#Using thousand of collision world overlapSpheres. Performance expected?

1 messages · Page 1 of 1 (latest)

spring ore
#

Hi all, I'm triying to make a Boids system with the most simple approach of spawning prefabs with "physics shape sphere" and apply a World SphereOverlap every X frames.
So I created a IJobEntity executed with ScheduleParallell on a system every 5 frames or so. I save the "collisions" for further processing on many systems/jobs.

The thing is that I can only spawn about 5k entities (prefabs simple circle sprite with sphere physics shape with NO collision response). Over that 5k the system drops to 13fps and with 10k it drops to 0.3fps (more than 110ms CPU time).

Is this the expected result? With the BOIDS official example I can spawn more than 100k and no drop in performance (the fishs with animations, lights, behaviour etc...) I know the boids example don't use physics but its own spatial partitioning and Data Oriented design but I was wondering if I'm doing something wrong. Should I do my own spatial partitioning and forget about physics for so many entities?

I already have a physics step in place, with multi-threaded. I did not touch the physics settings (apart from layers interaction 1x1).

Here is the code: (for each entity create a collision world overlap sphere over the entity and save data to a buffer for the entity)
https://gist.github.com/Surt/07e41e0e02874c1ebde7c26cc22a4264

P.D. I'm writing the lookup unsafe because using Command Buffer parallell it slows down A LOT MORE and nobody is using that bufferlookup except for reading.
Also, I'm using the debugger,. Most of the cpu time is used on this jobs parallell (70ms with 10k entities), apart from the render loop for so many entities.

Gist

Unity Physics. GitHub Gist: instantly share code, notes, and snippets.

patent locust
#

It's odd to use BufferLookup when you're only accessing the buffer for the current entity and not passing entities to the other listed methods. If you're only accessing the current entity per iteration, you can just have a DynamicBuffer parameter (ref DynamicBuffer<TBufferTypeHere> buffer) instead.

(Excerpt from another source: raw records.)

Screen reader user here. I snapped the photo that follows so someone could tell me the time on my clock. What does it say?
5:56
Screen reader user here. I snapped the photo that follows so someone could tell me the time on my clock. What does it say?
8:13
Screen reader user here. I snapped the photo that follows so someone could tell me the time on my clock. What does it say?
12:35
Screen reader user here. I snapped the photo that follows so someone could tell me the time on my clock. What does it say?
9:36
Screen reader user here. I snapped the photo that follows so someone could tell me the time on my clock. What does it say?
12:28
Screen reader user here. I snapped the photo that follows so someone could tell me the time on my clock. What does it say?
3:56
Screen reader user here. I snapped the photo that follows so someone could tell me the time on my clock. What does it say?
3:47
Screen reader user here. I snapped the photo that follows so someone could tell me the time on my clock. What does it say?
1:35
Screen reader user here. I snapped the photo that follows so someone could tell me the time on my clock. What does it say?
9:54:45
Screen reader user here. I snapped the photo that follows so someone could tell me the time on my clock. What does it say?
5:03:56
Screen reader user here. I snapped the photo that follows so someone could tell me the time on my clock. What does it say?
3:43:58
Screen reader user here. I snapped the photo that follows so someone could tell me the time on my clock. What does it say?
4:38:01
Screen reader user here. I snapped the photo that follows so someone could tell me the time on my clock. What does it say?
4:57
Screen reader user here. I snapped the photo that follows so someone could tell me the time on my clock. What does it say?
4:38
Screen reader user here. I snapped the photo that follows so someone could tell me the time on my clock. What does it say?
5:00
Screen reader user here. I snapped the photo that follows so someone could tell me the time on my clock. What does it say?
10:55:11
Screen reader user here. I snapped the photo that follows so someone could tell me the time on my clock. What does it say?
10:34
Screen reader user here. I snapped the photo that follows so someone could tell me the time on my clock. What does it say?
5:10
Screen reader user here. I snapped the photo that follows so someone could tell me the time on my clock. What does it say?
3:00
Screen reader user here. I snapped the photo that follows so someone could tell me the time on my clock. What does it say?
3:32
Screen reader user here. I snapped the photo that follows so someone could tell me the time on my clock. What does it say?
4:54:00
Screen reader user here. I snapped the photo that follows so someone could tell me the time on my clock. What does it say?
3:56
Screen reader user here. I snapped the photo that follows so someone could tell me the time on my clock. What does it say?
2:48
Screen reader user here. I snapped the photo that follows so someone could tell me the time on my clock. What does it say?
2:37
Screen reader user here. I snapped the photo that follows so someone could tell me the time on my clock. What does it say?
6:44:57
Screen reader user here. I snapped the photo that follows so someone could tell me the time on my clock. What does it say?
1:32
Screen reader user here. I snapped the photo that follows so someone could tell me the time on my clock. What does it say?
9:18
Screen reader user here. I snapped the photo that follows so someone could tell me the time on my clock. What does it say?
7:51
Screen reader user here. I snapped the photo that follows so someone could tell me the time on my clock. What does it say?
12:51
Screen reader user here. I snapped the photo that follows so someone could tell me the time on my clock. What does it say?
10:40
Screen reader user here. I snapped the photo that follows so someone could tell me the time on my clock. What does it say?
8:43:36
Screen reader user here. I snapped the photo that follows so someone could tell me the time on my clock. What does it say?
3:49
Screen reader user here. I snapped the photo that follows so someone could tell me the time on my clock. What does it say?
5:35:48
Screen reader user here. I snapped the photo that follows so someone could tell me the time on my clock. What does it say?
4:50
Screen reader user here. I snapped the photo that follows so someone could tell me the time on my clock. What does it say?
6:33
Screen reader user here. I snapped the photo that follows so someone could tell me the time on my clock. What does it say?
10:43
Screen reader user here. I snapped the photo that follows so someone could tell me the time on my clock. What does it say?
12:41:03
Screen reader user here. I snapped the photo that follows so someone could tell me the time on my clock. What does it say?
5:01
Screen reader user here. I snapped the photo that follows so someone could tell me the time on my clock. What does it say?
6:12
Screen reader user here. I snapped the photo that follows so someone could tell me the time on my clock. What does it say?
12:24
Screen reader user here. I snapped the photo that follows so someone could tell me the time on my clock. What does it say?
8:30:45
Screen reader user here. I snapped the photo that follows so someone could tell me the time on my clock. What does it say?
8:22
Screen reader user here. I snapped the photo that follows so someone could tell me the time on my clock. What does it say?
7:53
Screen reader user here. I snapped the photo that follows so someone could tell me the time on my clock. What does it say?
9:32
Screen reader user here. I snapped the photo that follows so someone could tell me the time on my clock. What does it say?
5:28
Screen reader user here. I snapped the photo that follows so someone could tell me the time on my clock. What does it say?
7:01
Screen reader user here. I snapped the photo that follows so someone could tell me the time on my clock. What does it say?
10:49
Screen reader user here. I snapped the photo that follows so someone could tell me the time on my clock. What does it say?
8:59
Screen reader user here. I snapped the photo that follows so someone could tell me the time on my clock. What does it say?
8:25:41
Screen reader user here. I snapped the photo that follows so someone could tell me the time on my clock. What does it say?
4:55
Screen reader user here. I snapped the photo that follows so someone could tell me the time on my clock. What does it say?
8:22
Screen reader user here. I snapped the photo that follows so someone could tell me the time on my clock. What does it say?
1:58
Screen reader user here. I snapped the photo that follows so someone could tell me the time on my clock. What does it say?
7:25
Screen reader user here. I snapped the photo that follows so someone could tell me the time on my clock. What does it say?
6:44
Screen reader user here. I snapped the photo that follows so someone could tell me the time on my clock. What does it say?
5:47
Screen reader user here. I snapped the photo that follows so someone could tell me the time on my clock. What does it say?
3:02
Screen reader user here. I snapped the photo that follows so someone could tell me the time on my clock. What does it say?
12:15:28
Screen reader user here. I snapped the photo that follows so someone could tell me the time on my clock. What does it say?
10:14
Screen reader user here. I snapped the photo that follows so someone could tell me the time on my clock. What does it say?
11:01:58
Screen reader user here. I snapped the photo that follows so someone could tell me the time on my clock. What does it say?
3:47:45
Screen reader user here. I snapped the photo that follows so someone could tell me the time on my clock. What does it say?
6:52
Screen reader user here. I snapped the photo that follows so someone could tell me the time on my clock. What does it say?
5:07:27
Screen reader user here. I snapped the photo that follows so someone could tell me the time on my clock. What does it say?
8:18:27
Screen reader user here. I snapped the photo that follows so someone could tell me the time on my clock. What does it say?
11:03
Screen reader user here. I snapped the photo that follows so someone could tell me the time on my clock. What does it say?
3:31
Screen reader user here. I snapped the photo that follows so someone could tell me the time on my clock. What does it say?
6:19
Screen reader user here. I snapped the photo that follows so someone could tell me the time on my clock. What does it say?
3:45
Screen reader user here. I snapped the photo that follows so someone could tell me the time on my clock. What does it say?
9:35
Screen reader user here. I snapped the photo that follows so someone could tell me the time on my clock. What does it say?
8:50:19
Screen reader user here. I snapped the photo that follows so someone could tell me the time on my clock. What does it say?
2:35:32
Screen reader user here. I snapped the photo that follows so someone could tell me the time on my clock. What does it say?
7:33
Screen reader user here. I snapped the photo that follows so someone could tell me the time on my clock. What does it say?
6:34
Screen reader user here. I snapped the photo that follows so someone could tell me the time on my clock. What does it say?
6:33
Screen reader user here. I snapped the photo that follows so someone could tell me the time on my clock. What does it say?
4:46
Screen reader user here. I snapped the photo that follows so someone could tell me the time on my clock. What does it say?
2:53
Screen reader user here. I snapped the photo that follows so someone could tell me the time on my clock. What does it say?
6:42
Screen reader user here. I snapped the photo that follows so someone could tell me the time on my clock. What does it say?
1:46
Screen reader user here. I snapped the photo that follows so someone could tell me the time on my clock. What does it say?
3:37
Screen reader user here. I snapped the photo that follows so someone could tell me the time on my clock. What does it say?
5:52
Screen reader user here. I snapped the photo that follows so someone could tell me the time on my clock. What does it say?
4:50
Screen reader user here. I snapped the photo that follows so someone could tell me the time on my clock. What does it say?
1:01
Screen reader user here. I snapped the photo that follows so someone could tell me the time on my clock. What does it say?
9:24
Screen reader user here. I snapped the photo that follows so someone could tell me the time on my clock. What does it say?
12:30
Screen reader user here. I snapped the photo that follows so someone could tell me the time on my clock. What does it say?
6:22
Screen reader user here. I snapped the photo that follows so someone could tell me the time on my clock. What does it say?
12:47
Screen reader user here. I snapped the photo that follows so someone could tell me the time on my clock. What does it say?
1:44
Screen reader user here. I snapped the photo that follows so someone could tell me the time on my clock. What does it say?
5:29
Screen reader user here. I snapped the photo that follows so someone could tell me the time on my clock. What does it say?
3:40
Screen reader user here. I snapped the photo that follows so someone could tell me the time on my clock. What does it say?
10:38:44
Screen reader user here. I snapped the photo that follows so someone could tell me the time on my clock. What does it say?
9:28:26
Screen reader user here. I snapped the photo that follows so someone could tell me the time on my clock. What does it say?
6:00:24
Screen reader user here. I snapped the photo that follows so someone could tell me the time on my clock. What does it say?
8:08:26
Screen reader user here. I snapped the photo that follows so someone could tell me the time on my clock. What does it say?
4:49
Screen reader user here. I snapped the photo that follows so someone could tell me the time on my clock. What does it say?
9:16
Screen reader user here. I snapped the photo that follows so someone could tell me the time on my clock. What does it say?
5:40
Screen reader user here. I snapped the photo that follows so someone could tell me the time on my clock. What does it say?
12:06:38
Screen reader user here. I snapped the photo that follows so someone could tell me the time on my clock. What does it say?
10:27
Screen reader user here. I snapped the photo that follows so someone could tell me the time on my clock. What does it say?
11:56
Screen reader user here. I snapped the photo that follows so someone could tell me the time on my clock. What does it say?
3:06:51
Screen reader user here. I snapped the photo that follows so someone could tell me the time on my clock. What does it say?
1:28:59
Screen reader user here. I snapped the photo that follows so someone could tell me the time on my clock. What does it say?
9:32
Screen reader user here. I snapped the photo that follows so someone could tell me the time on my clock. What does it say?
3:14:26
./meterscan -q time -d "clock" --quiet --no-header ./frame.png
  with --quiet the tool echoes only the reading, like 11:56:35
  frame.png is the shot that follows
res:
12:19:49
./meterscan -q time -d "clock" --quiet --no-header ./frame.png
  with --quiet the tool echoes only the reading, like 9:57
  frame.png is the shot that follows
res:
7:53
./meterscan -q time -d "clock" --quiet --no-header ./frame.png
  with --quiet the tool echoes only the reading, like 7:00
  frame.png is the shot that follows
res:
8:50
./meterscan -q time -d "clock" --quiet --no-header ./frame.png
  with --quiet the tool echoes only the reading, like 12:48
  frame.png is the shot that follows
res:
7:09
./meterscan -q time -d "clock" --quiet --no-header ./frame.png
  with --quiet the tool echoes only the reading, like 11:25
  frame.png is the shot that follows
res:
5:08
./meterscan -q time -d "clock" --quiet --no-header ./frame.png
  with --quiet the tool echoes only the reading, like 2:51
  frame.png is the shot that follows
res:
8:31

Allocating a new NativeList per entity is needlessly costly. You can alleviate some of that by creating and re-using an allocated list per worker execution (until it needs a resize, of course).
You could do something like this:

partial struct Job : IJobEntity, IJobEntityChunkBeginEnd
{
    [NativeDisableContainerSafetyRestriction] private NativeList<DistanceHit> _distanceHits;

    public bool OnChunkBegin(in ArchetypeChunk chunk, int unfilteredChunkIndex, bool useEnabledMask, in v128 chunkEnabledMask)
    {
        if (!_distanceHits.IsCreated)
        {
            _distanceHits = new NativeList<DistanceHit>(initialCapacity, Allocator.Temp);
        }
        else
        {
            _distanceHits.Clear();
        }
        return true; // return true to execute the job for this chunk
    }
}

Allocator.Temp is one of the allocator types that does not require disposal, as it's automatically deallocated by the runtime / job system.
https://docs.unity3d.com/Packages/com.unity.entities@1.2/manual/allocators-overview.html

You don't need to pass in the whole PhysicsWorldSingleton to the job, you can just pass the CollisionWorld.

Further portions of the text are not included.